Entonces, ¿quiénes estarían legitimados para defender aquellos intereses que pertenecen a un conjunto indeterminado de personas?. Si se tiene en cuenta que el interés para obrar tiene contenido procesal, al significar una condición de la acción (véase el artículo 427, inc. 2 del CPC), que supone alegar la existencia de interés económico (el aumento o disminución del patrimonio) o moral (de naturaleza extrapatrimonial) en el sujeto procesal, y si a tales intereses se le suma la voluntad de lograrlos a través del quehacer judicial; por tanto, preliminarmente, parece que el tema de los intereses difusos rebasa el ámbito procesal, y sus institutos clásicos (juez competente, legitimación, interés protegido, cosa juzgada, etc.) pueden no ser suficientes.

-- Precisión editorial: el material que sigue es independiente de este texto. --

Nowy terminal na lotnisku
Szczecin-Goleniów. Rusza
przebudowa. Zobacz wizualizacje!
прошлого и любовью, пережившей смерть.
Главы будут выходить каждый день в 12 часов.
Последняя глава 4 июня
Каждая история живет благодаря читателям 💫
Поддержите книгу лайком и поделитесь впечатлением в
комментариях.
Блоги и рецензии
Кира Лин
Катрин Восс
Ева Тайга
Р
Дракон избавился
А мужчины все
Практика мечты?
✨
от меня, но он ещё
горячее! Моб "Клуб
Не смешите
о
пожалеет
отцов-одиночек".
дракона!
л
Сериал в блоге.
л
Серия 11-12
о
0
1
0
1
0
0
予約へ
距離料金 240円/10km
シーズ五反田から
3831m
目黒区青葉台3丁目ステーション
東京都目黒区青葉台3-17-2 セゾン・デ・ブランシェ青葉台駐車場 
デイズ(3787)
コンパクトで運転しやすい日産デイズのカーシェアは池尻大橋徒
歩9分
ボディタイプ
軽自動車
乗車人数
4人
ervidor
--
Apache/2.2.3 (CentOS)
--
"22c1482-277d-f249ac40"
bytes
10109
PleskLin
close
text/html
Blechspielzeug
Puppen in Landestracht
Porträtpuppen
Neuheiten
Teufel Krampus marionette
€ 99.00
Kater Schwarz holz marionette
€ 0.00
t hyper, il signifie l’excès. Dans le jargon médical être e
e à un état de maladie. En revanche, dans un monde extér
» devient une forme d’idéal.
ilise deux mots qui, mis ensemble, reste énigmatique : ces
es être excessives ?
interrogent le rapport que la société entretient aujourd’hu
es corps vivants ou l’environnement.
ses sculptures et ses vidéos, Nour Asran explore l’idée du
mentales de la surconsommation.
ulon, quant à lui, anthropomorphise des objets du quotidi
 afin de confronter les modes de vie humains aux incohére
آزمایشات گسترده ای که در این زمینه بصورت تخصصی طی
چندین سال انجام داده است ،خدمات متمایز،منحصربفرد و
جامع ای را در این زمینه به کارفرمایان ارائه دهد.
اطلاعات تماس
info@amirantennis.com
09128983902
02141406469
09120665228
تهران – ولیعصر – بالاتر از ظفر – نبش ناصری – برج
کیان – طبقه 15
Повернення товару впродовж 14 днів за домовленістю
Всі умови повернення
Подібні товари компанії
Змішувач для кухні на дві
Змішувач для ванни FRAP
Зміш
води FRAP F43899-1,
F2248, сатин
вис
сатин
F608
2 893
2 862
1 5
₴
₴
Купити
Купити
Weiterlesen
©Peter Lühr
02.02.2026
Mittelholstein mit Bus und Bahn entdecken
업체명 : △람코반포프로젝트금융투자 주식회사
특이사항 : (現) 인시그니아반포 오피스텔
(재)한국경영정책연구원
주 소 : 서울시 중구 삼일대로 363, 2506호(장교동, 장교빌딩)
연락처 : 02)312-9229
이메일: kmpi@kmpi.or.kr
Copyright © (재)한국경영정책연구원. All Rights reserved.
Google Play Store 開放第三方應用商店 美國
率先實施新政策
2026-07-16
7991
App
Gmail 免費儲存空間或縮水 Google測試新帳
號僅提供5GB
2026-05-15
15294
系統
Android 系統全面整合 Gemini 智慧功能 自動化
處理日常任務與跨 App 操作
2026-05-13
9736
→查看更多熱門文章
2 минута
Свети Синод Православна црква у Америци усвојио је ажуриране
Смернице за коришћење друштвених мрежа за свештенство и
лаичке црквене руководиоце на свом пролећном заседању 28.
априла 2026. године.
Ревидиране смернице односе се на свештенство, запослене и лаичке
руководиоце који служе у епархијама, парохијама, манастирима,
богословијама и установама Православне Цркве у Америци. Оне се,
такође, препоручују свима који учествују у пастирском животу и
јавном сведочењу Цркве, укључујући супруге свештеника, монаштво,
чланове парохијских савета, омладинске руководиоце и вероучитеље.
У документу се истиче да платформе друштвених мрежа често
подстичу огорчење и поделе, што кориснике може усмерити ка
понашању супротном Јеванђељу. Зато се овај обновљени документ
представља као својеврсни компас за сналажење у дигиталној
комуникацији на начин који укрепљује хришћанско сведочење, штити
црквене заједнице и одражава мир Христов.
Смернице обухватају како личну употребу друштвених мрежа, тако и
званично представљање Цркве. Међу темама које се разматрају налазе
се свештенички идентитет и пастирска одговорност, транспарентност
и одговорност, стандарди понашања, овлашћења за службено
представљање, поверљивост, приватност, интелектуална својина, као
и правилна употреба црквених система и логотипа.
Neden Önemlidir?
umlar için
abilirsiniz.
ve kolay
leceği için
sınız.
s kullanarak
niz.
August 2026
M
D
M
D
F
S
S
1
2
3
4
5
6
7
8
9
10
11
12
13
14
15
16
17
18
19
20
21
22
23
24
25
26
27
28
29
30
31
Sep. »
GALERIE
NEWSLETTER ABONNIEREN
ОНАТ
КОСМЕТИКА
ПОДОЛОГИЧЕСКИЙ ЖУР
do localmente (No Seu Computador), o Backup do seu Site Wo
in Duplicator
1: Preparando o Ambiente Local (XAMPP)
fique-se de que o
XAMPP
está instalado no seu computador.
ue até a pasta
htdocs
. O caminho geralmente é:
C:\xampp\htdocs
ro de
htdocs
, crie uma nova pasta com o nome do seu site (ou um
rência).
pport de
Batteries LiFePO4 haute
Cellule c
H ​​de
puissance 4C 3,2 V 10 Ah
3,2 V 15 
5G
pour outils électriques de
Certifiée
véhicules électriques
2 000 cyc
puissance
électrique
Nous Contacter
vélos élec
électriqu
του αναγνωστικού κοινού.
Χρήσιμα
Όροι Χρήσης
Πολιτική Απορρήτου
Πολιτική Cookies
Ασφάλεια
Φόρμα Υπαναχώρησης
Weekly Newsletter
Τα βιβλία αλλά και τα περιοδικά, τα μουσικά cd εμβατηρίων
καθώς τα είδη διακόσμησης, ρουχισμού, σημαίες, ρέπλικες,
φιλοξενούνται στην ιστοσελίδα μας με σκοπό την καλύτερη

En el presente trabajo de investigación se tratará el tema de los intereses difusos en el ámbito procesal civil; esto es, cuando se trata de defender intereses difusos en un proceso civil. En ese sentido, se verificará si las estructuras clásicas de las instituciones procesales pueden adecuarse, sin perder su esencia, a las exigencias de los intereses difusos.
En el primer capítulo se estudiará la Teoría General de los Intereses Difusos, y en la segunda parte se desarrollará algunos temas importantes dentro de un proceso civil tipo sobre intereses difusos.